The part that really bakes my noodle is that, of course, even this relative diversity is only a tiny slice of human experience. In Palo Alto they drink $4 coffee, and in Oxford they drink $4 tea: this is a long way from how most people live. I realized that I could not remember the last time I’d had a long conversation with someone who hadn’t gone to college. (Can you?) Perhaps this shouldn’t surprise me, given my previous work on how birds of a feather flock together; we are astonishingly good at self-segregation, and we build complex mechanisms to facilitate it. After I did the birds-of-a-feather work, I was somewhat troubled to find that someone had used my results to support their dating app that only allows in elites.
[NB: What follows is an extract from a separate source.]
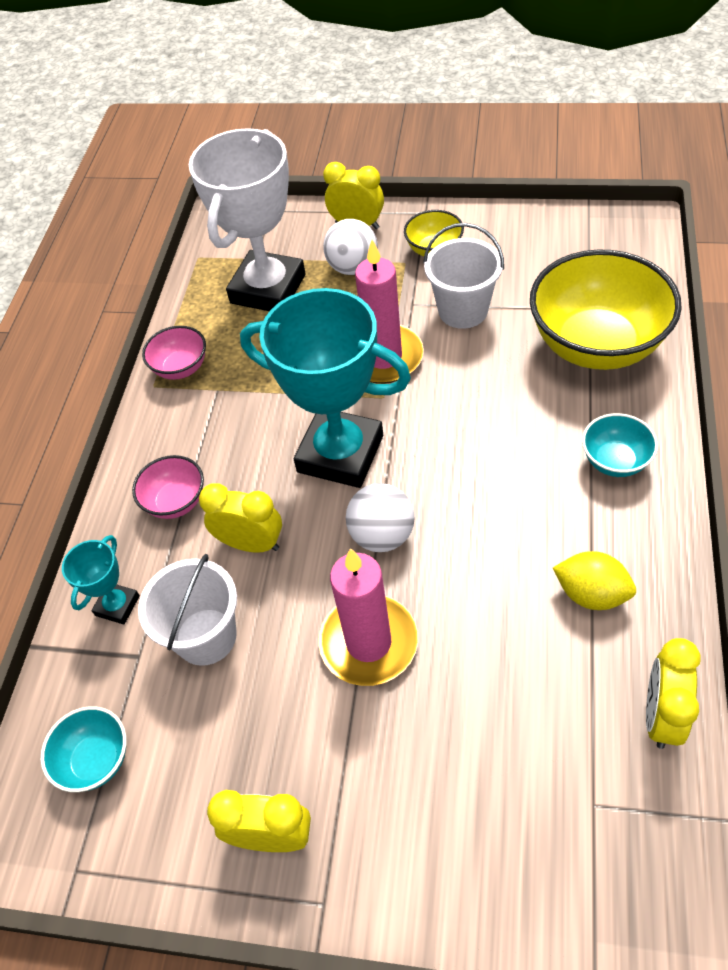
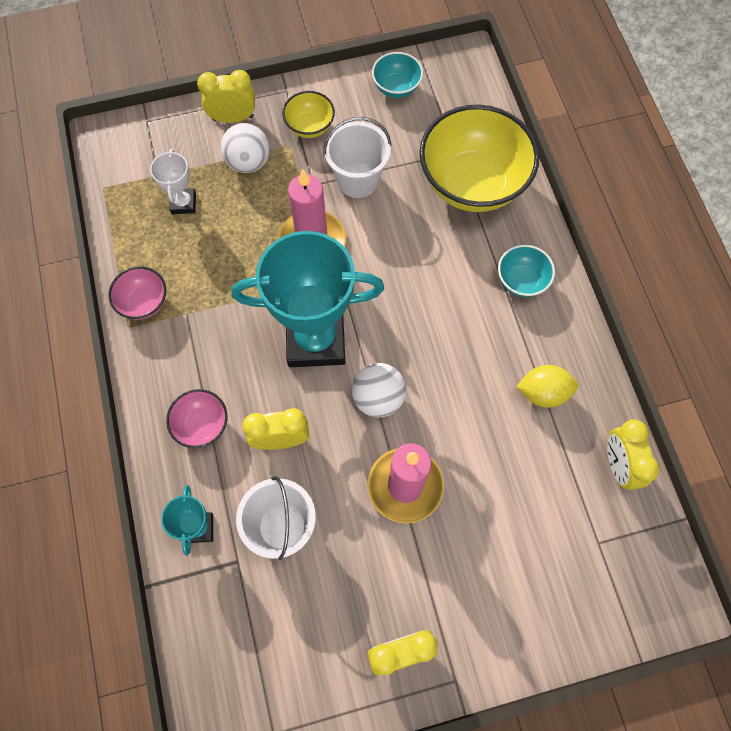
camera: 30 degrees left, 15 degrees up
turquoise bowl [41,706,126,792] -> turquoise bowl moved to [372,52,423,98]
white trophy [189,128,306,311] -> white trophy [150,149,196,214], size x0.45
I’m now at a university where iron gates separate the black-robed students from the beggars outside, where even the way someone speaks is a clue to their class; I don’t think we need to build more walls.

Anyway, hit me up if you’re in Oxford and, assuming I don’t get hit by a car on the wrong side of the road, I’ll keep you posted on the other things I learn in England; also, if you have cool ideas for using statistics to understand the British, shoot me an email.


[1] I should also mention that Stanford, of course, has very strong humanities departments and students (indeed, the other two Rhodes scholars from my year studied history and political science) even if Palo Alto feels extremely tech-focused.
[2] I should perhaps clarify that I do not believe one needs to have spiky hair, or play the harmonica, to flirt successfully with lesbians in Central Park. Indeed, I don't have any idea how one flirts with lesbians in Central Park, or even if there are any to flirt with. Sadly, for the reasons discussed above, I will probably remain ignorant, but feel free to enlighten me.